Pharmacological Inhibition of SP1 Reverses Cancer Stemness and Enhances Sorafenib Efficacy in Hepatocellular Carcinoma

Hepatocellular carcinoma (HCC) is a highly heterogeneous malignancy characterized by poor prognosis and limited therapeutic response. Cancer stem cells (CSCs) contribute to tumor progression, therapeutic resistance, and tumor recurrence. Among transcriptional regulators potentially involved in these processes, Specificity Protein 1 (SP1) has emerged as a candidate integrator of oncogenic and epigenetic signaling networks. However, its contribution to CSC-associated phenotypes and drug resistance in HCC remains incompletely defined. In this study, we combined transcriptomic analyses of TCGA datasets with functional experiments in HCC cell lines (Huh7 and HepG2). SP1-associated transcriptional programs were targeted pharmacologically using mithramycin A (MIT-A) and genetically using siRNA-mediated knockdown. The effects were assessed by RNA sequencing, RT-qPCR, Western blotting, flow cytometry, and functional assays evaluating proliferation, migration, CSC-associated properties, and response to sorafenib. MIT-A treatment markedly reduced the expression of stemness-associated transcription factors (NANOG, OCT4, SOX2) and CSC markers (CD133, CD24), impaired CSC-related functions including ALDH activity and the Side Population phenotype, and inhibited cell proliferation and migration. MIT-A also sensitized both parental and sorafenib-resistant HCC cells to sorafenib, associated with modulation of apoptotic regulators and reduced transporter-mediated efflux activity.

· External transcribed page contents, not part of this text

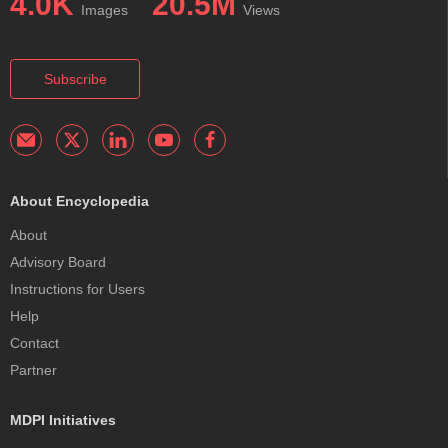
4.0K
20.5M
Images
Views
Subscribe
About Encyclopedia
About
Advisory Board
Instructions for Users
Help
Contact
Partner
MDPI Initiatives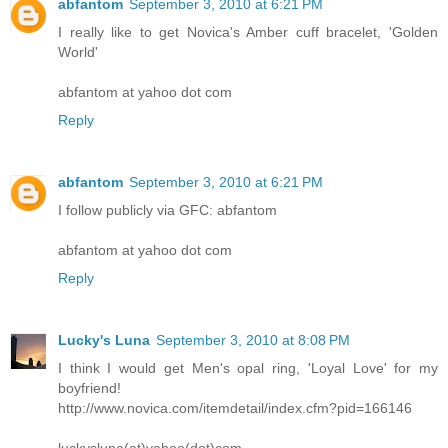
abfantom
September 3, 2010 at 6:21 PM
I really like to get Novica's Amber cuff bracelet, 'Golden
World'
abfantom at yahoo dot com
Reply
abfantom
September 3, 2010 at 6:21 PM
I follow publicly via GFC: abfantom
abfantom at yahoo dot com
Reply
Lucky's Luna
September 3, 2010 at 8:08 PM
I think I would get Men's opal ring, 'Loyal Love' for my
boyfriend!
http://www.novica.com/itemdetail/index.cfm?pid=166146
luckysluna(at)yahoo(dot)com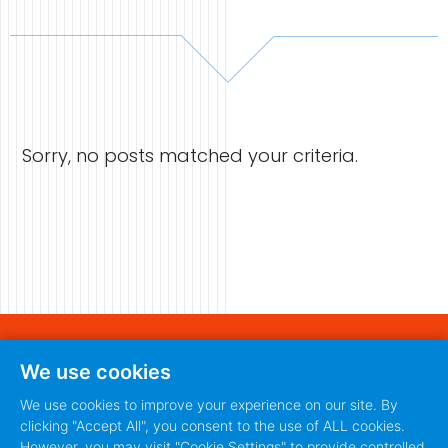
Case Studies
Video Showcase
Sorry, no posts matched your criteria.
Resources
FAQ
Blog
Contact
440 S. Main Street
We use cookies
Fort Worth, Texas 76104
888-420-5115
We use cookies to improve your experience on our site. By
clicking "Accept All", you consent to the use of ALL cookies.
888-420-5115
PRIVACY POLICY
TERMS
|
However, you may visit "Cookie Settings" to provide controlled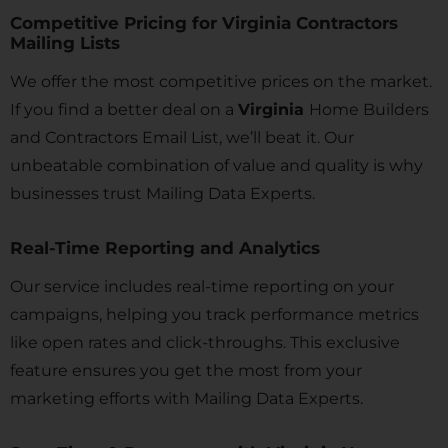
Competitive Pricing for Virginia Contractors
Mailing Lists
We offer the most competitive prices on the market.
If you find a better deal on a
Virginia
Home Builders
and Contractors Email List, we’ll beat it. Our
unbeatable combination of value and quality is why
businesses trust Mailing Data Experts.
Real-Time Reporting and Analytics
Our service includes real-time reporting on your
campaigns, helping you track performance metrics
like open rates and click-throughs. This exclusive
feature ensures you get the most from your
marketing efforts with Mailing Data Experts.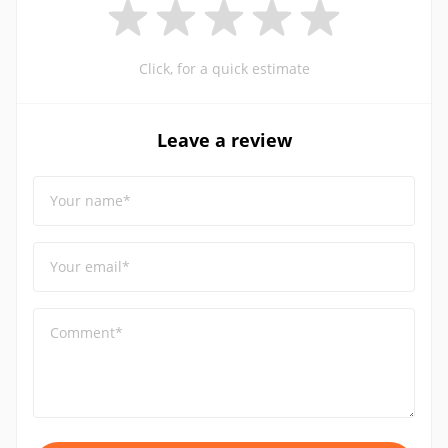
Click, for a quick estimate
Leave a review
Your name*
Your email*
Comment*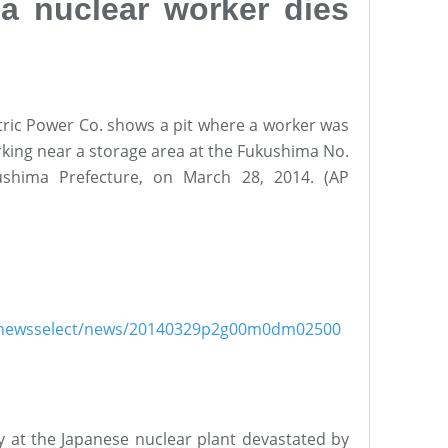
a nuclear worker dies
tric Power Co. shows a pit where a worker was
king near a storage area at the Fukushima No.
ushima Prefecture, on March 28, 2014. (AP
ish/newsselect/news/20140329p2g00m0dm02500
y at the Japanese nuclear plant devastated by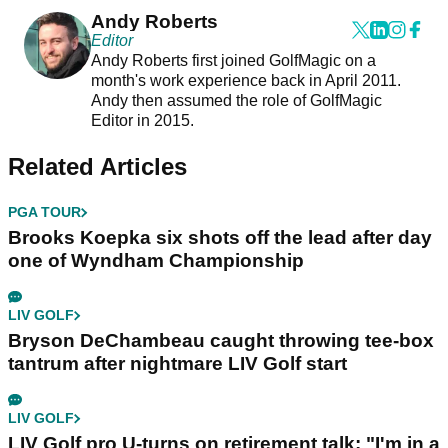
Andy Roberts
Editor
Andy Roberts first joined GolfMagic on a
month's work experience back in April 2011.
Andy then assumed the role of GolfMagic
Editor in 2015.
Related Articles
PGA TOUR
Brooks Koepka six shots off the lead after day
one of Wyndham Championship
LIV GOLF
Bryson DeChambeau caught throwing tee-box
tantrum after nightmare LIV Golf start
LIV GOLF
LIV Golf pro U-turns on retirement talk: "I'm in a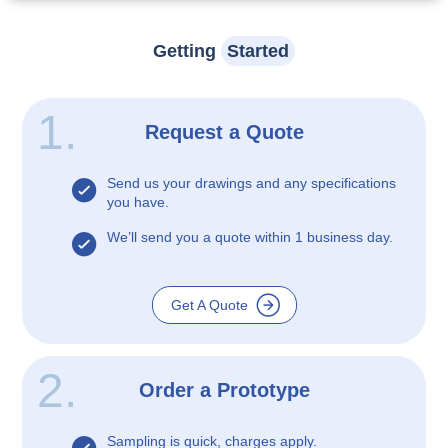
Getting
Started
1.
Request a Quote
Send us your drawings and any specifications
you have.
We’ll send you a quote within 1 business day.
Get A Quote
2.
Order a Prototype
Sampling is quick, charges apply.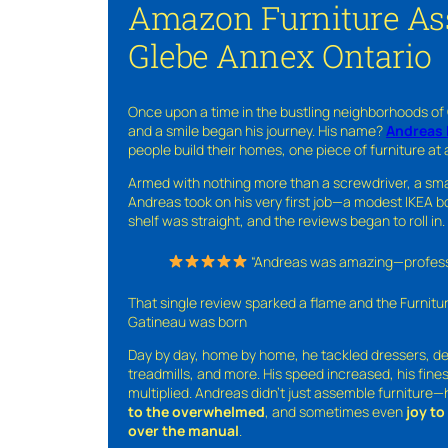
Amazon Furniture As
Glebe Annex Ontario
Once upon a time in the bustling neighborhoods of
and a smile began his journey. His name?
Andreas 
people build their homes, one piece of furniture at 
Armed with nothing more than a screwdriver, a sma
Andreas took on his very first job—a modest IKEA boo
shelf was straight, and the reviews began to roll in.
“Andreas was amazing—professio
That single review sparked a flame and the Furnit
Gatineau was born
Day by day, home by home, he tackled dressers, de
treadmills, and more. His speed increased, his fine
multiplied. Andreas didn’t just assemble furniture
to the overwhelmed
, and sometimes even
joy t
over the manual
.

SP1 knockdown partially reproduced several of these effects, supporting a contribution of SP1-dependent transcriptional programs to these phenotypes. Overall, these findings identify SP1-associated transcriptional networks as potential regulators of CSC features and therapeutic resistance in HCC and support targeting SP1-associated transcriptional programs as a strategy to enhance sorafenib efficacy.